The worst one was that the auth layer fell back to a default admin user when no token was provided. So if you didn’t send an Authorization header, you got full admin access. We ripped out the fallback entirely so every request needs a valid Bearer token or gets a 401. MCP sessions were stored in Tiki’s temp/ directory which is inside the web root, so we moved them outside the document root with restricted permissions. The token generation used uniqid() which is time-based and predictable, so we replaced it with random_bytes(32). Write operations were logging the IP as 0.0.0.0 instead of the actual client IP. A 403 error response included the username from the token when it should have been a generic message. And Apache CGI/FastCGI strips the Authorization header in some configs, which made token auth silently fail without handling the REDIRECT_HTTP_AUTHORIZATION fallback.
The auth fallback one really got to me. That was a “make it work first” shortcut that would have given unauthenticated admin access to anyone who could reach the endpoint. I caught it during review, but it’s the kind of thing that easily ships if you’re moving fast and not thinking about it.
Testing
We wrote 27 PHPUnit integration tests covering all 7 tools and the auth layer, running against a real database rather than mocks so they exercise the full path from tool method to TikiLib to MariaDB and back. The suite covers the full CRUD lifecycle from create through delete, error handling for things like duplicate pages and missing pages, input validation with pagination limits and sort mode allowlists, and the full range of auth scenarios including valid tokens, invalid tokens, expired tokens, missing tokens, and hit tracking.
The result
Once everything was working I connected Claude Code to the MCP server and could manage wiki content through conversation. “What’s on the main page?” reads the page, “create a new policy document” creates it with wiki syntax. The tools show up in Claude Code’s tool list and work like any other MCP integration. We packaged it as a single commit following Tiki’s conventions and submitted a draft merge request on GitLab with a Co-Authored-By: Claude trailer for transparency.
What I learned
The AI absolutely cuts through the ramp-up problem. Tiki’s codebase is 20+ years old with legacy procedural code sitting next to modern Symfony stuff, and understanding the bootstrap sequence, the service layer, the permission system and the caching behavior is the kind of thing that takes days of exploration normally. Claude Code did it by reading the source and what would have taken me most of a week took minutes.
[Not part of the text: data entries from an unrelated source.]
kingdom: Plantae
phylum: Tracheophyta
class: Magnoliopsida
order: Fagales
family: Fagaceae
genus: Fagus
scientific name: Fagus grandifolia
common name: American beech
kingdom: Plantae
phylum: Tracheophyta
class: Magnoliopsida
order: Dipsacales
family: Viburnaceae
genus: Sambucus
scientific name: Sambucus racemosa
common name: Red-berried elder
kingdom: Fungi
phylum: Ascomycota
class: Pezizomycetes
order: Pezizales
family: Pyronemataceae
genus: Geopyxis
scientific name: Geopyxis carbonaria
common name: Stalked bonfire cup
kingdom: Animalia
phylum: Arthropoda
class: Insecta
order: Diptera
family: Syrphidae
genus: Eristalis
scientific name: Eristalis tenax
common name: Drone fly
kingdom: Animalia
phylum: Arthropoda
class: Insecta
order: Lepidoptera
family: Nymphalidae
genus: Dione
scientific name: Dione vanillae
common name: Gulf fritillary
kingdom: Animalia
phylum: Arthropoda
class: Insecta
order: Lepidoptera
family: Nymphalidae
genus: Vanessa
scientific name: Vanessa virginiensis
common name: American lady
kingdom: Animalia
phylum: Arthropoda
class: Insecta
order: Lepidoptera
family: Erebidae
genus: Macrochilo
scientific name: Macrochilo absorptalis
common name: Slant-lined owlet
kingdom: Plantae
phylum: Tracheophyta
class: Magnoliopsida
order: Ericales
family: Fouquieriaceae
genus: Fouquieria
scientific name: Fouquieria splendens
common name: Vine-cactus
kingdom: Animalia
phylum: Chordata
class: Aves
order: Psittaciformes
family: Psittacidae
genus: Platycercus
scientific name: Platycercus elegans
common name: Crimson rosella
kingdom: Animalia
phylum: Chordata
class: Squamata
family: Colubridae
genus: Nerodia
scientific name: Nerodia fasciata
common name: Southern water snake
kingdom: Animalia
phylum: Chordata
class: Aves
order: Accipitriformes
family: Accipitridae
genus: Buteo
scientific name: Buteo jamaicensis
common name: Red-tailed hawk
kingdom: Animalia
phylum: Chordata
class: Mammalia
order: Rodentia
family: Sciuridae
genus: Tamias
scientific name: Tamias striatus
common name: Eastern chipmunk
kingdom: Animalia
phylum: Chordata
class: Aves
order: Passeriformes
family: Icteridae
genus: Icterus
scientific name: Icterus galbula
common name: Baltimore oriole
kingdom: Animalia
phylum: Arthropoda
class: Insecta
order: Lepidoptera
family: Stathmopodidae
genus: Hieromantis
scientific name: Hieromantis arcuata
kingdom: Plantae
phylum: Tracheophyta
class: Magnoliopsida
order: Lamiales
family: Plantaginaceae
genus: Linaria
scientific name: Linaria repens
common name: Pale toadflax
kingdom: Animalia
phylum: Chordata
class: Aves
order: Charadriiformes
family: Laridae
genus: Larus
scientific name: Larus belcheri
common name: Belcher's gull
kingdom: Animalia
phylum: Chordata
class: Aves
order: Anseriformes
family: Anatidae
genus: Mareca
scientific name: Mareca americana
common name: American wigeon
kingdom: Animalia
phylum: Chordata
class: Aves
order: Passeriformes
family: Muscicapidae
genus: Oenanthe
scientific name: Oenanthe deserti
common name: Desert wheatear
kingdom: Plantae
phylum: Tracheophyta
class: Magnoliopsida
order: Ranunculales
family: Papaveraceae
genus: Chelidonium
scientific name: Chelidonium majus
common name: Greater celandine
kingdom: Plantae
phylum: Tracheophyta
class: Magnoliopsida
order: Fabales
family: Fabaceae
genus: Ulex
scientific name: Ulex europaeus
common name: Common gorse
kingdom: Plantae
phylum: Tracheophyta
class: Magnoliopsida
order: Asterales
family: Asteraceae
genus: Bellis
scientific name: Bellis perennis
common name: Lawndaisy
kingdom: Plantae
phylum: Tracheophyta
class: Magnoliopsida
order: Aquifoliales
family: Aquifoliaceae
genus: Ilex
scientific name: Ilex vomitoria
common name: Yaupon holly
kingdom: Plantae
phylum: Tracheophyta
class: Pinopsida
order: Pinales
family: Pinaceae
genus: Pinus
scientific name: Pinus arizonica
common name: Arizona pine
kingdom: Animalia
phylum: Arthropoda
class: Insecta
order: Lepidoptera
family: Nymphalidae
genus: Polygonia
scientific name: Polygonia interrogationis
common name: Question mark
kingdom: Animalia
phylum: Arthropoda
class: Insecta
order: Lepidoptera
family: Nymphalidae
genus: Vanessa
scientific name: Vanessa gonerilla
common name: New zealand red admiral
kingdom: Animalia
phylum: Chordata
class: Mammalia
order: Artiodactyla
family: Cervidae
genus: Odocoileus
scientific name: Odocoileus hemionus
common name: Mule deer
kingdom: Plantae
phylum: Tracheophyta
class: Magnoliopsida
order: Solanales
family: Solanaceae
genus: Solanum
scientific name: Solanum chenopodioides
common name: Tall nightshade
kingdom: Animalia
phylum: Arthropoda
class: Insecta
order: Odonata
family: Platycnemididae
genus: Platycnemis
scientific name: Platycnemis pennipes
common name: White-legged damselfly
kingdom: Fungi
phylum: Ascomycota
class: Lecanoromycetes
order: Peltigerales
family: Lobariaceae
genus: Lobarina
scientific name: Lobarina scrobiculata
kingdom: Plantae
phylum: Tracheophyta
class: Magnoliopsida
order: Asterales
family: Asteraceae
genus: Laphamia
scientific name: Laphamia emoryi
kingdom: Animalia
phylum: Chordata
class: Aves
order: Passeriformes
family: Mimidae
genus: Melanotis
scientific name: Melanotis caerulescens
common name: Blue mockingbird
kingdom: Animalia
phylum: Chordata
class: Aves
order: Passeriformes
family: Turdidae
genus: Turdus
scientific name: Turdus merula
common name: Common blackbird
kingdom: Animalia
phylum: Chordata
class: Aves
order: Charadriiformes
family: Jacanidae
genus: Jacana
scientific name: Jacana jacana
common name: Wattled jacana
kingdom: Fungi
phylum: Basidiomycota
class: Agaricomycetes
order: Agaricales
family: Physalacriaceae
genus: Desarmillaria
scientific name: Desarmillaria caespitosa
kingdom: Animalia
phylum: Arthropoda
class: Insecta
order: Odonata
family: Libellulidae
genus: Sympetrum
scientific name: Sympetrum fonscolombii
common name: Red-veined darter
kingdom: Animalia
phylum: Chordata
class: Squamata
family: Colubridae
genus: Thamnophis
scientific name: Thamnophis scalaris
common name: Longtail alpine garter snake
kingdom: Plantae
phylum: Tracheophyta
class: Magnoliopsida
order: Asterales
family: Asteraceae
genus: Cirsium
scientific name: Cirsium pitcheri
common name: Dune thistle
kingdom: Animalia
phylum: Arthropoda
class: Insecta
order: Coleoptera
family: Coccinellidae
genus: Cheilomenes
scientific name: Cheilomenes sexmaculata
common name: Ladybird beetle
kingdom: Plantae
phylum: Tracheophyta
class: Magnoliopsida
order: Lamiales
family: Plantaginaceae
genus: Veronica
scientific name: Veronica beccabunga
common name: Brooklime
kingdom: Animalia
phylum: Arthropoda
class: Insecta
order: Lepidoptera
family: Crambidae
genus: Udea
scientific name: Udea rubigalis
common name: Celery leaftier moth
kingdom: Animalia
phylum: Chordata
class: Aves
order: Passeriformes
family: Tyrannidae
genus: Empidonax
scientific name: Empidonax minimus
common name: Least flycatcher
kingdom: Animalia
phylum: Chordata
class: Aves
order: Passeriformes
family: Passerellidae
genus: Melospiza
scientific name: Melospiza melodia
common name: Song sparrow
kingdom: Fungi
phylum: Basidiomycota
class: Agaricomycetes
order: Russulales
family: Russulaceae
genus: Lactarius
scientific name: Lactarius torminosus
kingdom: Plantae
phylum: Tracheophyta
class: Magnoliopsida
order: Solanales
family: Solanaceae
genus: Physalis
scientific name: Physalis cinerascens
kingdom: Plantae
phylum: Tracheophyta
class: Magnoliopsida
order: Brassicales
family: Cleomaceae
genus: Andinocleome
But you can’t just let it run. The AI wrote code that fell back to unauthenticated admin access, stored sessions in the web root, and used a predictable token generator. I caught the auth issue during review and the others came out in a dedicated security audit pass that we did as a separate phase after implementation. Not “let’s hope we catch things during dev” but “stop, read every file, look for problems.” That’s when the real issues surfaced and I think doing it that way is important.
What’s next
This only covers wiki pages. Tiki has trackers, file galleries, calendars, forums, blogs and a lot more, and each could get its own set of MCP tools following the same pattern. The architecture is there, it’s just a matter of adding more tool classes.
If you’ve been thinking about contributing to open source but the ramp-up keeps stopping you, try it with AI tooling. Pick something small, be upfront about the AI assistance, and review everything before you submit because the AI will absolutely ship security holes if you let it.